• **What you will do**:
A) In the blog post, set down the passage from "Sure, she’’s good-lookin’." to "have to work." word for word.
B) Where does the blog post say the writer has been since early that morning?

February 1, 2004 — Leave a comment

it`s sunday, early afternoon and i`m in the office, i`ve been here almost since early this morning.

so since it`s sunday and i should be working i`m going to make this brief. it really is only two links.

the first of which is apple`s giant fuck you to the RIAA. steve seems to be on a roll this week, first it`s disney over pixar and now this, brought a smile to my face.

and lastly, thank you mefi once again for bringing side splitting laughter into my life. i present to you Uncle Patrick`s advice to children containing such gems as:

The rash won’t go away on its own.

Wear the condom. No, for the love of Pete, not the mint-flavored one. Jesus, that thing burns.

You can whoop those two guys easy enough. But what if they come back with a friend who’’s big enough to lift you off the ground and pin you to the wall with one hand? What then, slugger? (You’re going to feel like a fucking idiot, that’’s what.)

Sure, she’’s good-lookin’. She’s also crazy. Crazy as a shithouse rat. Run for your life.

When it comes time to pick out that first tattoo, remember: it doesn’t matter how much you like that one comic book. There’s always a chance that eight years later someone will make a movie of it that stars Sylvester Stallone. And you’ll be fucked.

yes i have a sick sense of humour, but it`s sunday and i have to work.

• **Dataset records**:
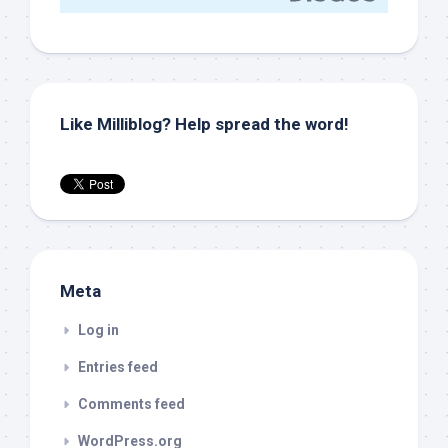
Like Milliblog? Help spread the word!
Meta
Log in
Entries feed
Comments feed
WordPress.org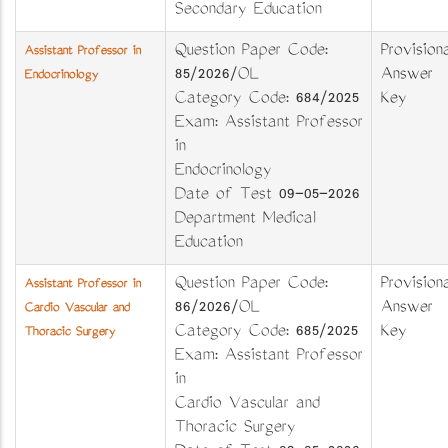
Secondary Education
Question Paper Code:
Provisiona
Assistant Professor in
85/2026/OL
Answer
Endocrinology
Category Code: 684/2025
Key
Exam: Assistant Professor
in
Endocrinology
Date of Test 09-05-2026
Department Medical
Education
Question Paper Code:
Provisiona
Assistant Professor in
86/2026/OL
Answer
Cardio Vascular and
Category Code: 685/2025
Key
Thoracic Surgery
Exam: Assistant Professor
in
Cardio Vascular and
Thoracic Surgery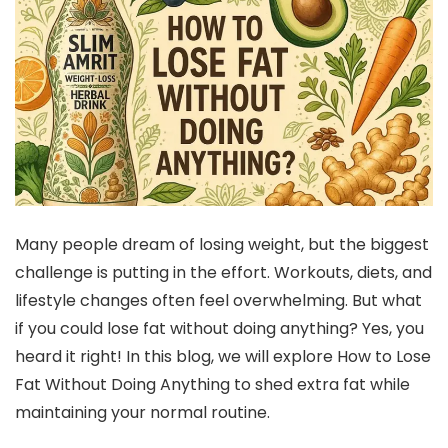
Many people dream of losing weight, but the biggest
challenge is putting in the effort. Workouts, diets, and
lifestyle changes often feel overwhelming. But what
if you could lose fat without doing anything? Yes, you
heard it right! In this blog, we will explore How to Lose
Fat Without Doing Anything to shed extra fat while
maintaining your normal routine.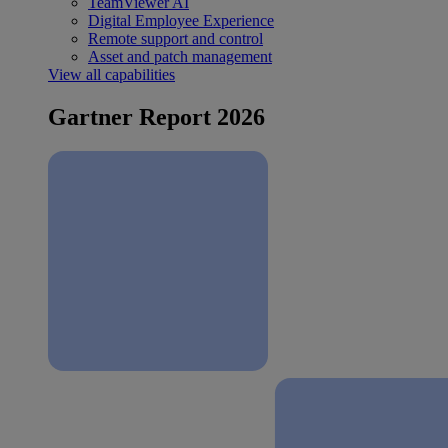
TeamViewer AI
Digital Employee Experience
Remote support and control
Asset and patch management
View all capabilities
Gartner Report 2026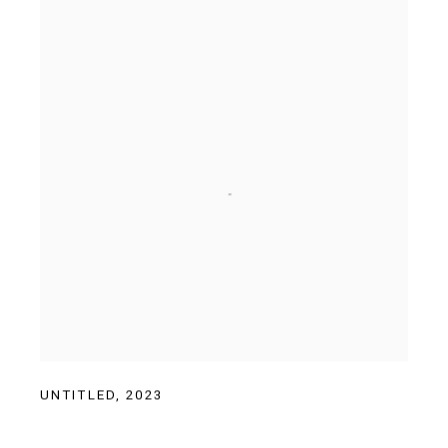
UNTITLED
,
2023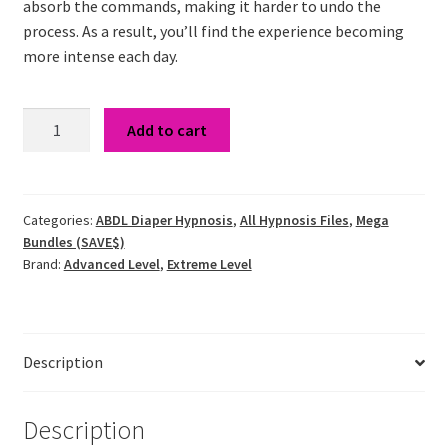
absorb the commands, making it harder to undo the
process. As a result, you’ll find the experience becoming
more intense each day.
Shrinking
Add to cart
Bladder
&
Uncontrollable
Bladder
Categories:
ABDL Diaper Hypnosis
,
All Hypnosis Files
,
Mega
Bundles (SAVE$)
Hypnosis
Brand:
Advanced Level
,
Extreme Level
Bundle
quantity
Description
Description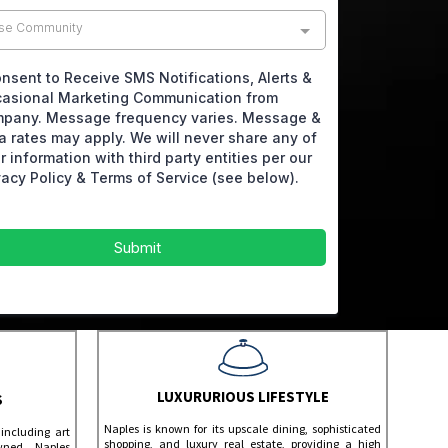
se Community
onsent to Receive SMS Notifications, Alerts &
asional Marketing Communication from
pany. Message frequency varies. Message &
a rates may apply. We will never share any of
r information with third party entities per our
vacy Policy & Terms of Service (see below).
Submit
LUXURURIOUS LIFESTYLE
S
Naples is known for its upscale dining, sophisticated
including art
shopping, and luxury real estate, providing a high
owned Naples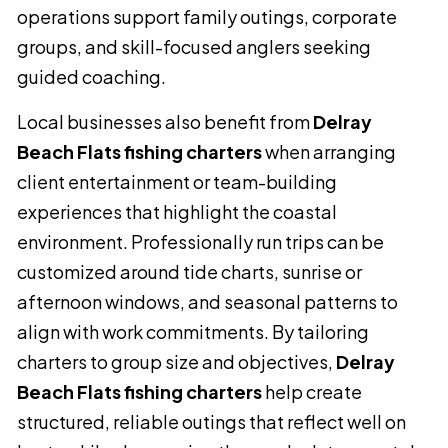
operations support family outings, corporate
groups, and skill-focused anglers seeking
guided coaching.
Local businesses also benefit from
Delray
Beach Flats fishing charters
when arranging
client entertainment or team-building
experiences that highlight the coastal
environment. Professionally run trips can be
customized around tide charts, sunrise or
afternoon windows, and seasonal patterns to
align with work commitments. By tailoring
charters to group size and objectives,
Delray
Beach Flats fishing charters
help create
structured, reliable outings that reflect well on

• **Results by task**:
A)
Sure, she’’s good-lookin’. She’s also crazy. Crazy as a shithouse rat. Run for your life.

When it comes time to pick out that first tattoo, remember: it doesn’t matter how much you like that one comic book. There’s always a chance that eight years later someone will make a movie of it that stars Sylvester Stallone. And you’ll be fucked.

yes i have a sick sense of humour, but it`s sunday and i have to work.

B) In the office.